(Items from a data source)
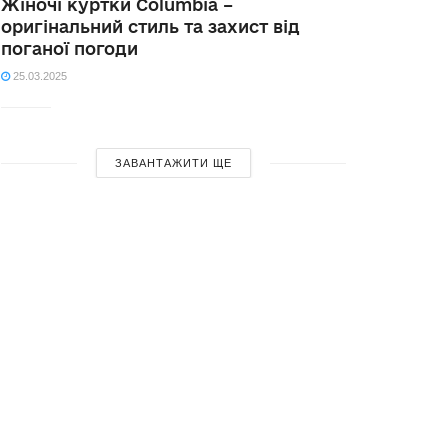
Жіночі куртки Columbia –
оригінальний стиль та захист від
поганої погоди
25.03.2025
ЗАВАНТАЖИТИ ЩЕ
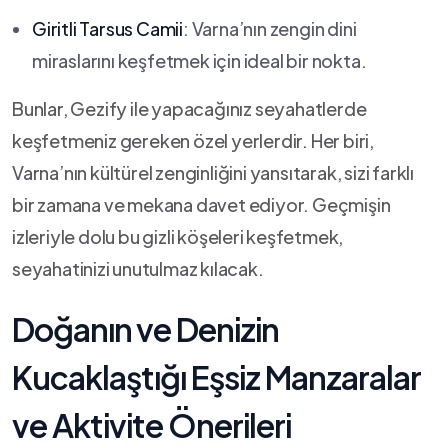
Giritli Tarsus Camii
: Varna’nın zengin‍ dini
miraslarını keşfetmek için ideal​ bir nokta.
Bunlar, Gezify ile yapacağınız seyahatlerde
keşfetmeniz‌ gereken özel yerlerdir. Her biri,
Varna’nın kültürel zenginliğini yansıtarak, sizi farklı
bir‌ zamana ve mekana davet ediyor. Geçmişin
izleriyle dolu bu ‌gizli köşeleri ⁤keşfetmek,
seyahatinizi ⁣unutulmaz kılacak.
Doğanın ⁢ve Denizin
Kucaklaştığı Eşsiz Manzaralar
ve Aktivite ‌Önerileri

* * *

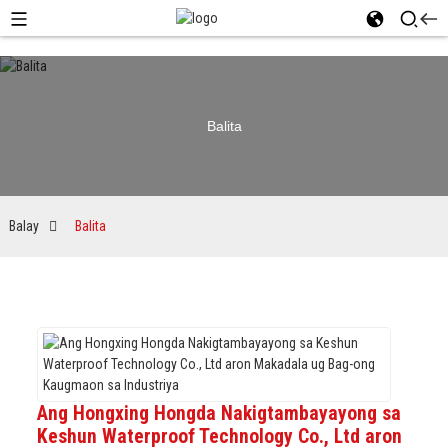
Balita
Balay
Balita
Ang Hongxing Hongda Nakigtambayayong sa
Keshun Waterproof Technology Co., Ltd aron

Job:
Format the lines of the listing above as a Markdown table with the columns Row and Line, starting at the line that contains "Жіночі куртки Columbia –" and ending at the line that contains "ЗАВАНТАЖИТИ ЩЕ". Number each line in order and leave out any blank lines.

Result of this exercise:
| Row | Line |
|---|---|
| 1 | Жіночі куртки Columbia – |
| 2 | оригінальний стиль та захист від |
| 3 | поганої погоди |
| 4 | 25.03.2025 |
| 5 | ЗАВАНТАЖИТИ ЩЕ |